Showing posts with label chance. Show all posts
Showing posts with label chance. Show all posts

Wednesday, June 22, 2011

Coincidence #6

The last three films I've watched are Catherine Breillat's 2009 retelling of Bluebeard; Looking for Comedy in the Muslim World, a mostly unsuccessful comedy from 2006 that has Albert Brooks traveling (via Air India) to India and Pakistan to find out what makes Muslims laugh; and the 1962 French thriller Le combat dans l'île.

The thriller included a shot of an Air India jet and a mention of Bluebeard. Which is mildly cool.

Saturday, February 13, 2010

Coincidences 3, 4, & 5

Coincidence #3: Two references to the Wee Kirk O' the Heather within a few days.

A few days ago I watched Paper Heart, a nice little road flick about Charlyne Yi interviewing people about love while herself becoming loosely entangled with Michael Cera. One of the stops on her travels is the aforementioned chapel in Las Vegas. Yi (as played in the film) is sweet, low-key, and often childlike as she tries to get an explanation of what love really is; she's wary and tentative but not at all bitter. So is Cera (again, according to the film). They kid around in a let's-keep-the-stakes-low-OK? manner, never venturing too far from an exit.

Wee Kirk O' the Heather also appears on page 246 of Thomas Pynchon's Inherent Vice, which I am two-thirds of the way through at the moment. Around 1969 or '70, Larry "Doc" Sportello, a hippie P.I. in Los Angeles, is hired to locate a missing real estate developer. His frenemy is philosophical police officer Christian "Bigfoot" Bjornsen. The story rambles like The Big Lebowski, and Doc's cool reminds me of The Dude. I picture Inherent Vice as a movie (or better yet, a cable mini-series), produced/directed by David Lynch, with James Franco as Doc and John Krasinski as Bigfoot.

Coincidence #4 (weak): Inherent Vice also mentions Val Lewton, a movie producer praised in another book I've been reading, Farber on Film: The Complete Film Writings of Manny Farber. Check out Lewton's Curse of the Cat People.

Coincidence #5 (weakest): The real estate developer sought by Doc Sportello is named Mickey Wolfmann. This weekend The Wolfman opens in theaters. Based on reviews, I probably won't be checking the movie out.

Monday, February 1, 2010

Coincidence #2

The day after posting my entry on coincidence, by pure chance I listened to the Radiolab podcast on stochasticity, which explains things much better than I could.

Sunday, January 31, 2010

Coincidence

Last week I streamed Of Time and the City on my Netflix account. (I posted a few notes on the movie here.) The film opened with a narrator reading Shelley's "Ozymandias," which gave me a start. Just a day or two earlier, I had read a passage in Philip Roth's When She Was Good in which one of the characters was analyzing "Ozymandias" as a school assignment. The poem is well-known among the better-educated; I had barely heard of it. At any rate, I felt an odd thrill in hearing the name of a poem, obscure to me, from two different sources within a few days' span.

Last summer, quite by accident, I watched two films in a row which featured Nick Nolte and a water buffalo. (The films were Tropic Thunder and The Beautiful Country.) The coincidence was meaningless but somehow pleasing, nevertheless.

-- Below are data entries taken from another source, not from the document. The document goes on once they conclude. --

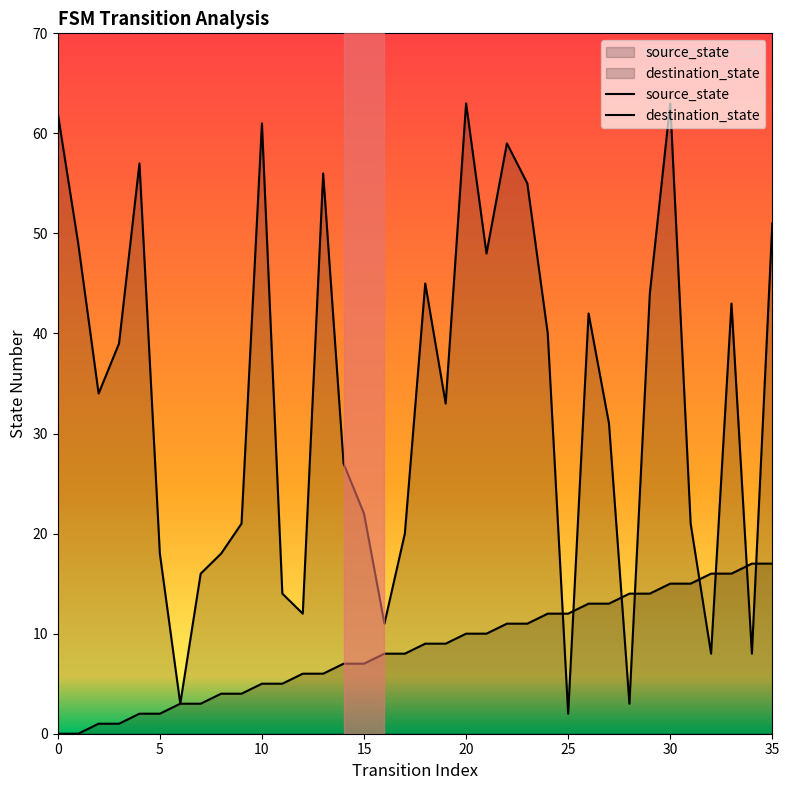

How many lines are shown in the chart?

2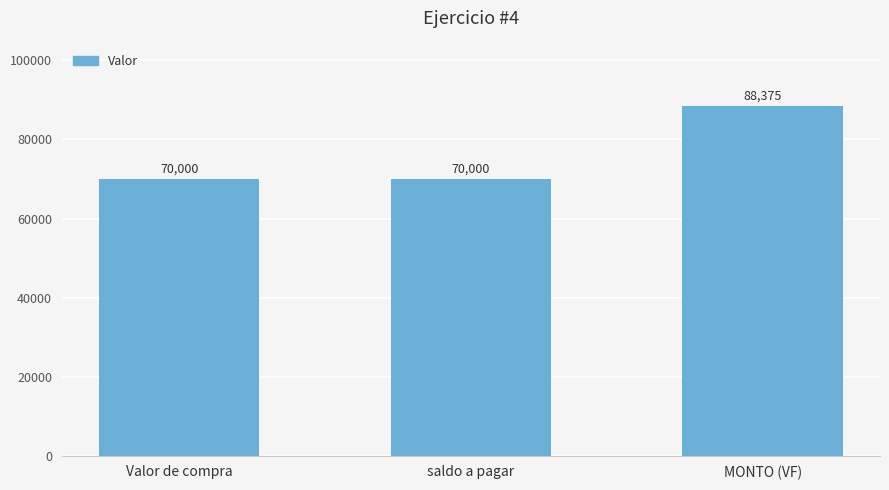

Which category has the highest value across all series?

MONTO (VF)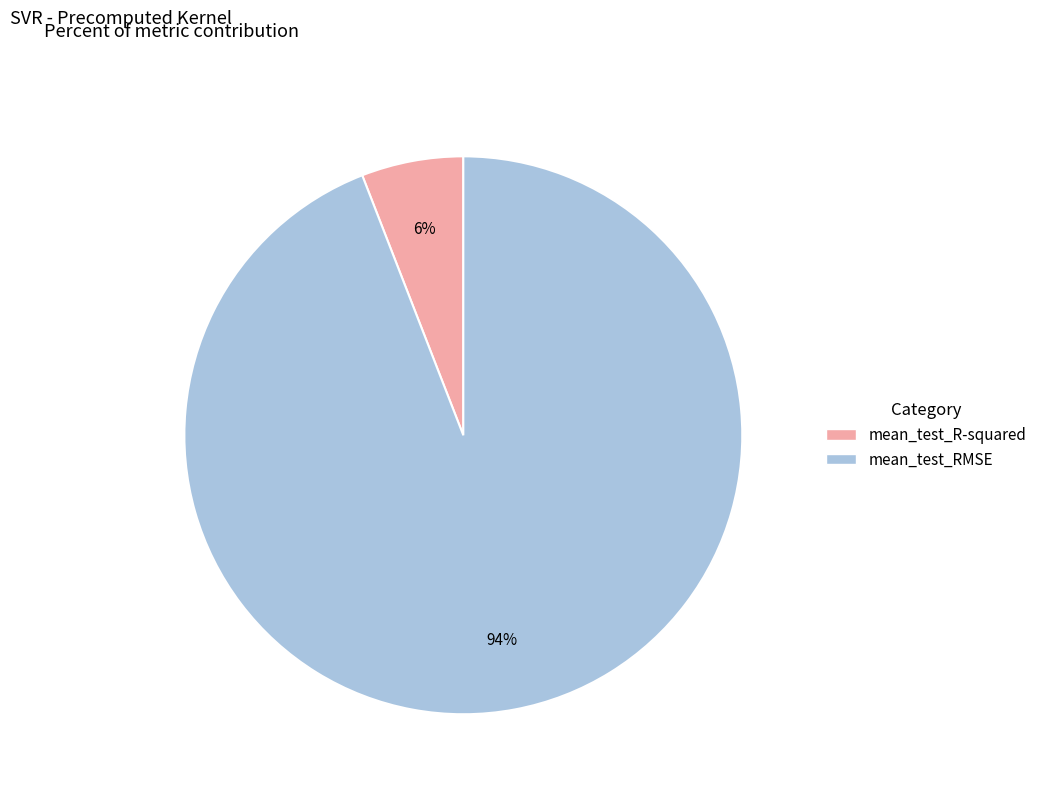

The mean_test_R-squared slice represents 6% of the pie. True or false?

True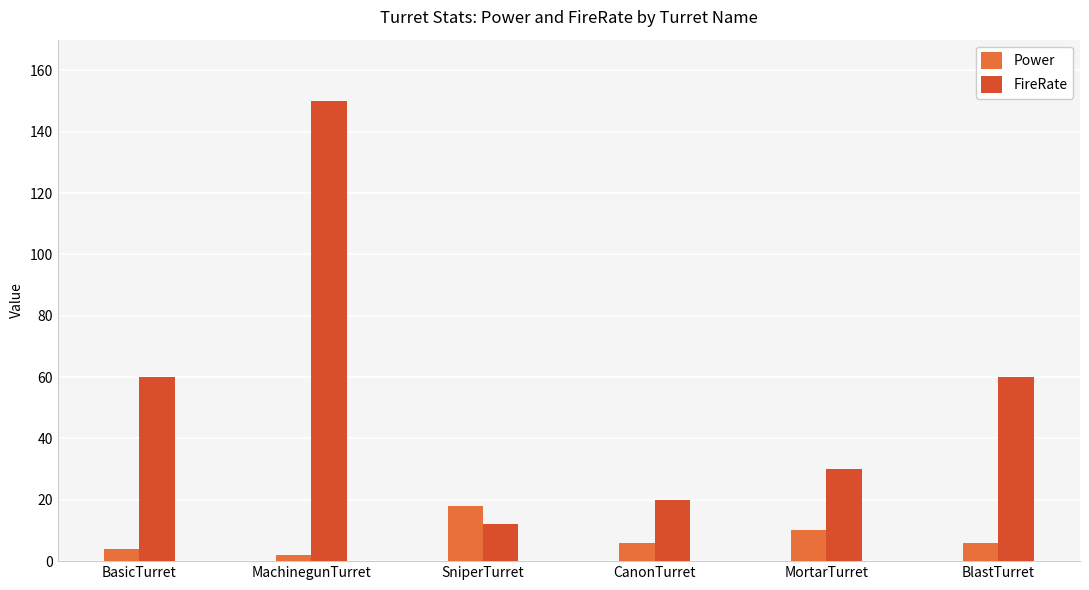

Reading right to left, transcribe all the data shown in this chart.

Power: 6	10	6	18	2	4
FireRate: 60	30	20	12	150	60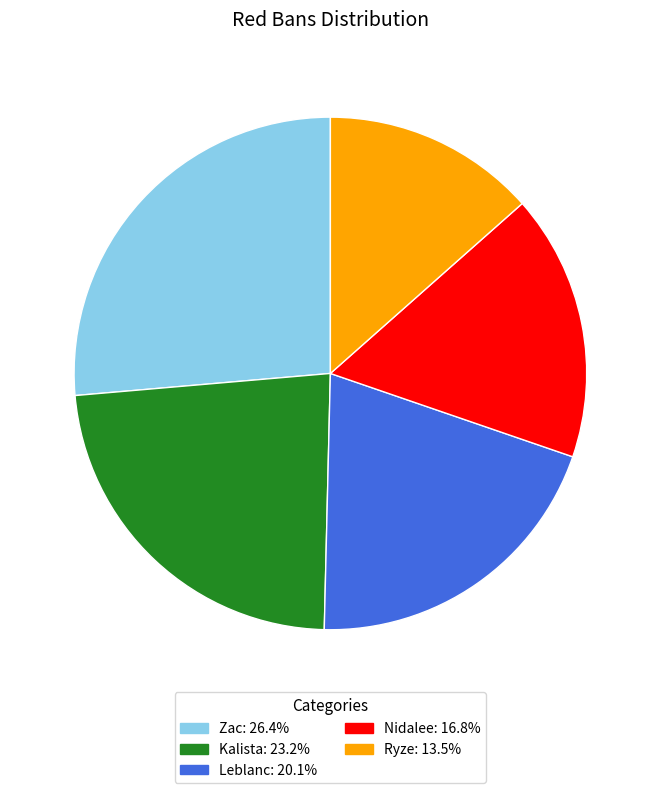

Is Ryze the majority of the pie?

No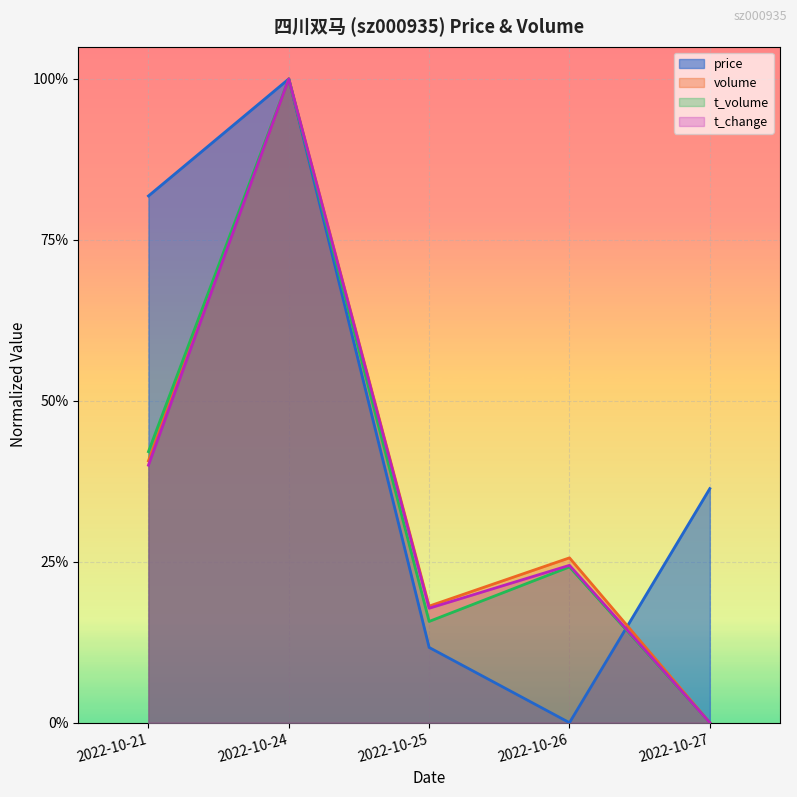

Which series changed the most between 2022-10-26 and 2022-10-27?

price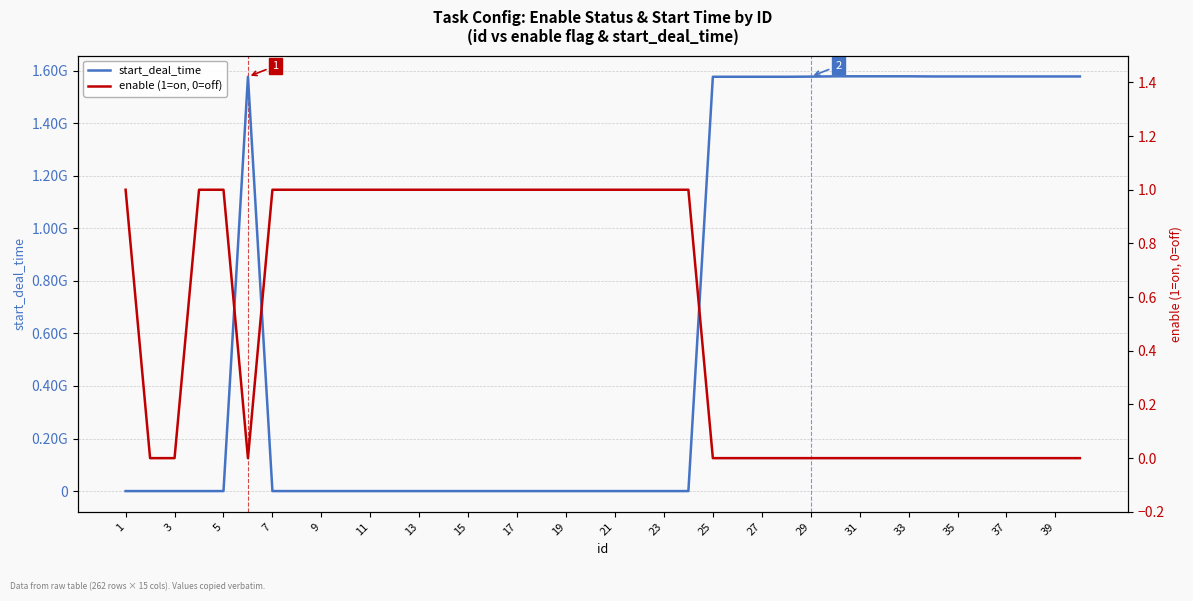

How many distinct data groups are displayed?

2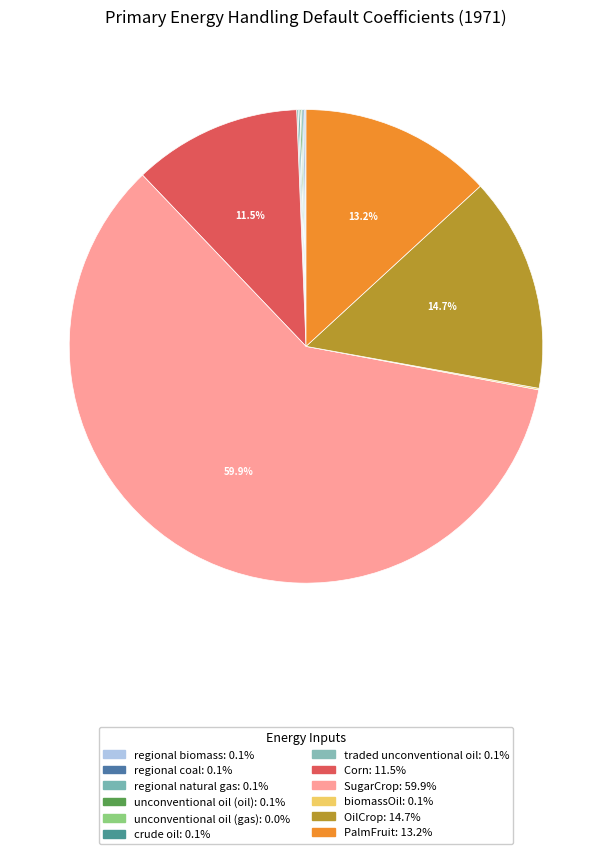

Rank the categories by value from highest to lowest.

SugarCrop, OilCrop, PalmFruit, Corn, regional biomass, regional coal, regional natural gas, unconventional oil (oil), crude oil, traded unconventional oil, biomassOil, unconventional oil (gas)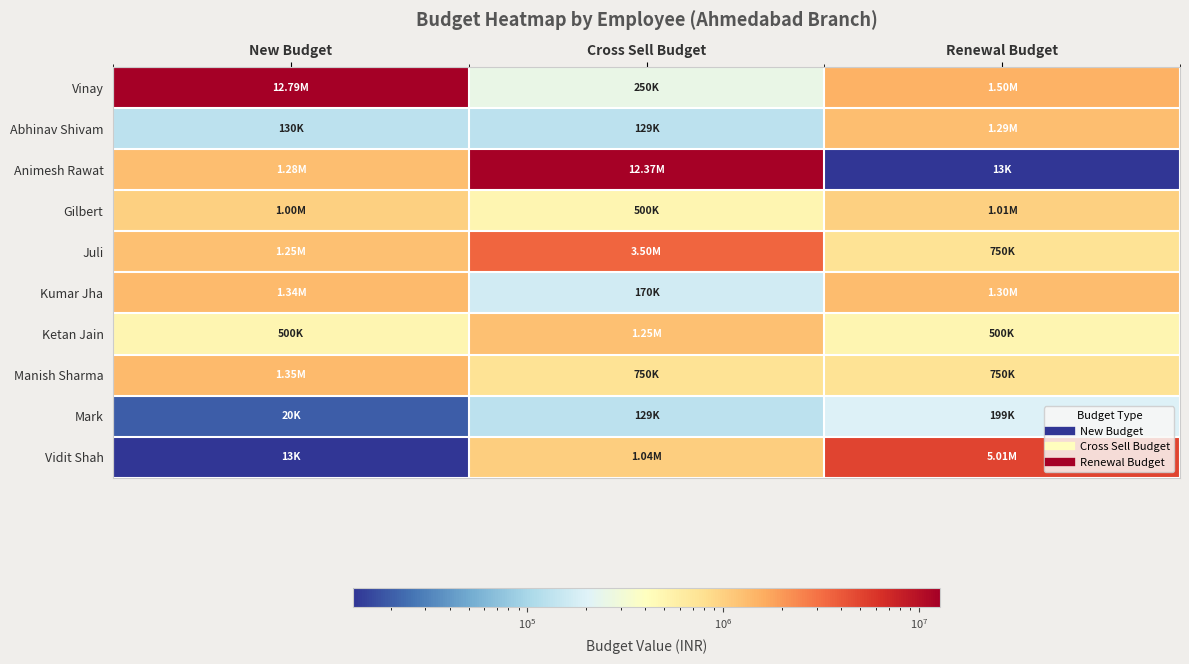

What is the maximum value shown in the chart?

12788092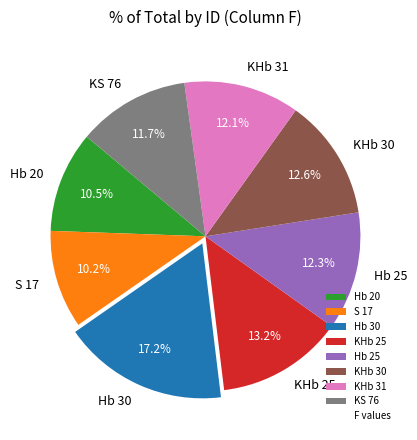

How much of the chart is everything except Hb 25?

87.7%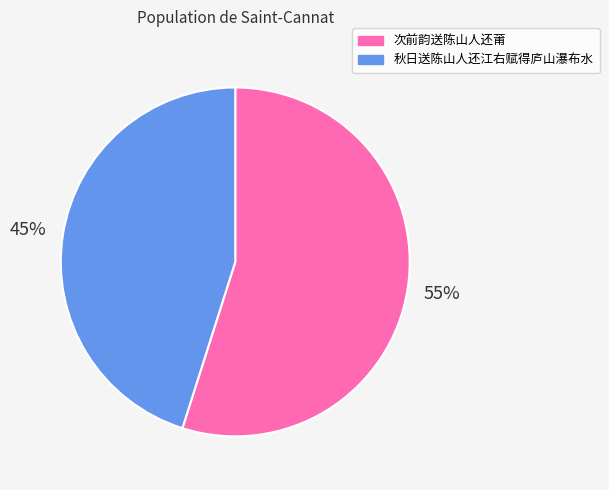

To the nearest percent, what is the difference between the largest and smallest slice percentages?

10%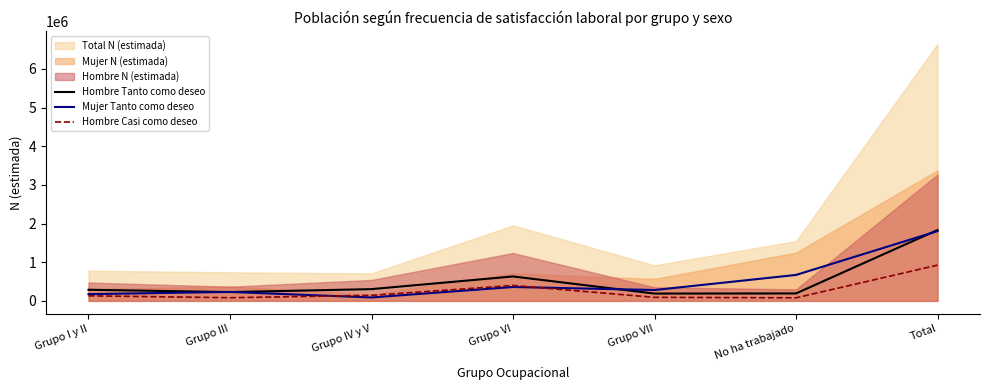

What is the approximate value of Hombre Tanto como deseo at Total?

1832890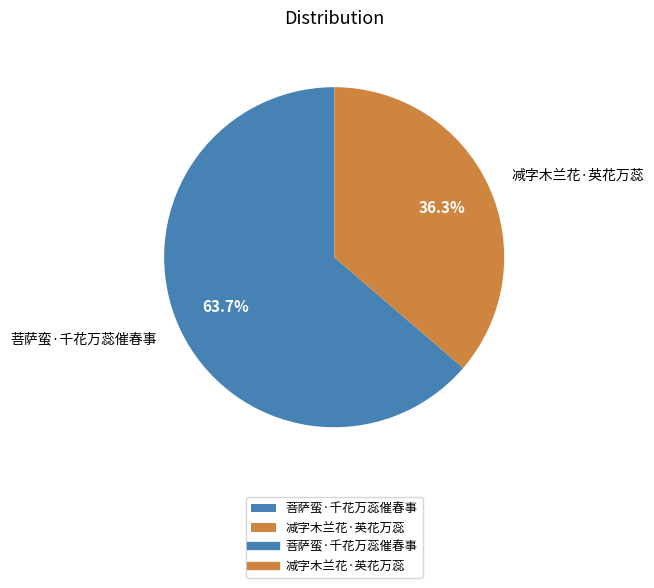

Between 减字木兰花·英花万蕊 and 菩萨蛮·千花万蕊催春事, which is larger?

菩萨蛮·千花万蕊催春事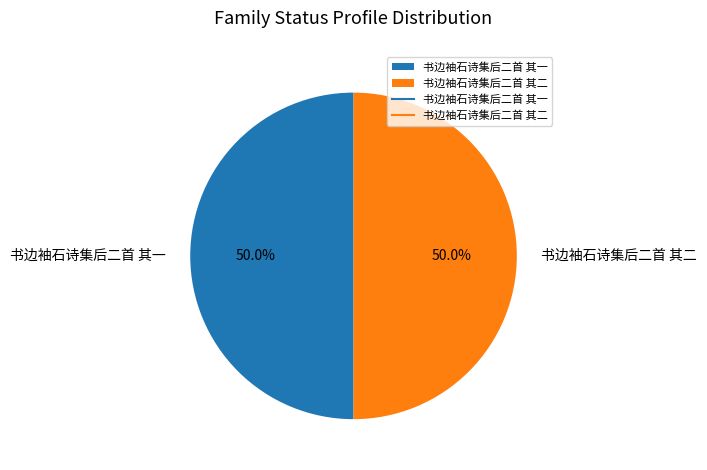

Approximately how many times larger is the value at 书边袖石诗集后二首 其一 compared to 书边袖石诗集后二首 其二?

1.0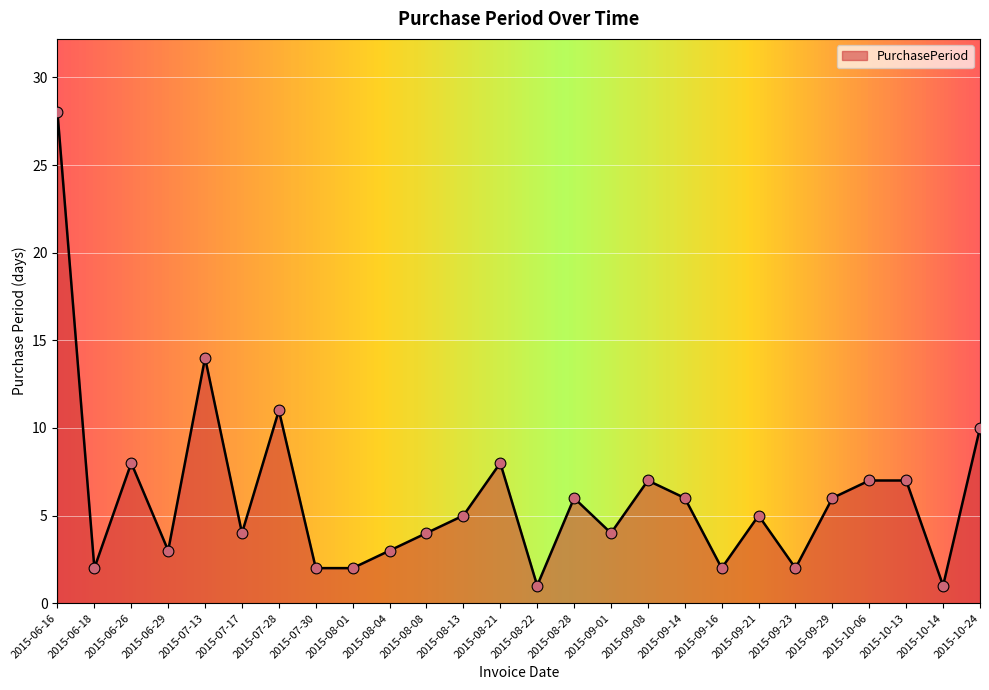

What is the change in value from 2015-08-22 to 2015-09-23?

+1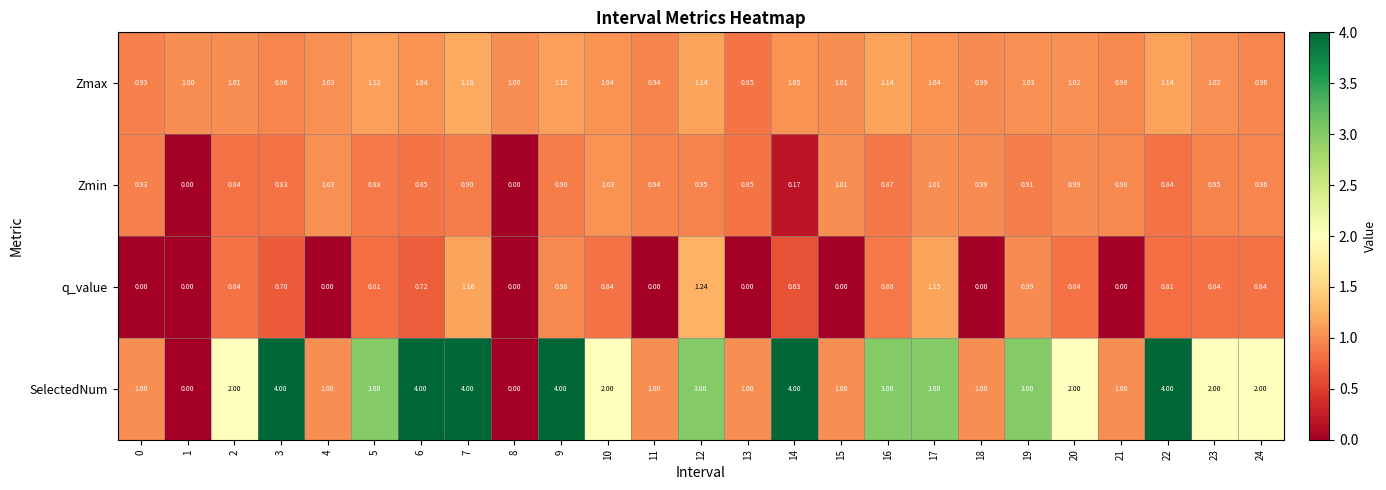

Which series changed the most between 13 and 17?

SelectedNum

There are some people - an alarming number, really - who would insist that these events were not chance at all. They would say that the universe is speaking to me, or that God is carrying out some clever scheme. Many find comfort in this idea; if everything is like a puppet on a string, one can stop worrying and leave the future to be worked out by whatever's in control. I like the not worrying part, but if we find agency in the reappearence of "Ozymandias," we pretty much have to attribute agency to things less whimsical - things horrible, in fact. Laying the Haitian earthquake at God's feet feels like blasphemy; I'd rather tote it up to chance. Someone might say, "Aha, but Who do you think created Chance?" I'm happy to reply that I'm not smart enough to work that one out.